本文ブロック.
積立金の名称は「災害支援対策準備金」。千葉県農協青年部協議会が2020年4月に作った制度で、募金を出した人を含めて関係するメンバーのことを「Bondsネットワーク」と呼んでいる。bondsは英語で「絆」の意味だ。
青年部は各農協に加入している40代までの農家の集まりで、協議会はその上部団体。4月まで委員長を務めていた稲垣さんが発案し、実現した。稲垣さんはすでに委員長を退き、現在は協議会の参与の立場にある。
稲垣さんは以前から構想をあたためていたが、ある災害をきっかけに実現を急ぐべきだと判断した。2019年9月9日に千葉県を直撃した台風15号だ。
記録的な強風を伴うこの台風により、千葉県各地で栽培ハウスの倒壊や作物の倒伏、倉庫の損壊など甚大な被害が発生。千葉県が2020年3月にまとめた最終報告によると、農林水産業を合わせた被害総額は665億円に達した。

入力データ.
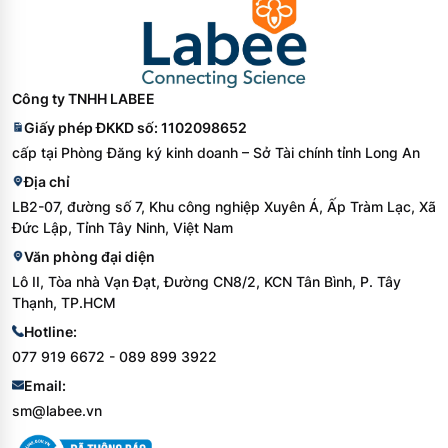
3. Sản phẩm này có số CAS RN không?
Có, theo tài liệu kỹ thuật SDS của nhà sản xuất, sản phẩm có mã
CAS RN là 3682-35-7.
4. Nên bảo quản sản phẩm này như thế nào?
Công ty TNHH LABEE
Tài liệu SDS chỉ định cần đóng chặt nắp chứa, bảo quản nơi mát
Giấy phép ĐKKD số: 1102098652
và tối. Sản phẩm nhạy cảm với không khí nên cần được lưu trữ
cấp tại Phòng Đăng ký kinh doanh – Sở Tài chính tỉnh Long An
dưới môi trường khí trơ.
Địa chỉ
5. Sản phẩm có SDS/COA không?
LB2-07, đường số 7, Khu công nghiệp Xuyên Á, Ấp Tràm Lạc, Xã
Sản phẩm có sẵn Safety Data Sheet (SDS). Đối với COA, Labee
Đức Lập, Tỉnh Tây Ninh, Việt Nam
hỗ trợ cung cấp và tra cứu dựa theo lot/batch thực tế của lô hàng
Văn phòng đại diện
khi giao.
Lô II, Tòa nhà Vạn Đạt, Đường CN8/2, KCN Tân Bình, P. Tây
Thạnh, TP.HCM
Thông tin kỹ thuật trên trang chỉ dùng cho mục đích tham khảo và
Hotline:
lựa chọn sản phẩm. Trước khi sử dụng trong quy trình phân tích,
077 919 6672 - 089 899 3922
nghiên cứu hoặc sản xuất chính thức, khách hàng cần đối chiếu
với SDS, COA, specification hoặc tài liệu chính thức mới nhất từ
Email:
hãng theo đúng mã hàng và lot/batch.
sm@labee.vn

作業の指示.
災害支援の積立金制度を扱った本文のうち、「青年部は各農協に加入している」を含む語句で始まり「葉県を直撃した台風15号だ。」で終わる部分を、一字一句変えずに抜き出してください。

問題の解答.
青年部は各農協に加入している40代までの農家の集まりで、協議会はその上部団体。4月まで委員長を務めていた稲垣さんが発案し、実現した。稲垣さんはすでに委員長を退き、現在は協議会の参与の立場にある。
稲垣さんは以前から構想をあたためていたが、ある災害をきっかけに実現を急ぐべきだと判断した。2019年9月9日に千葉県を直撃した台風15号だ。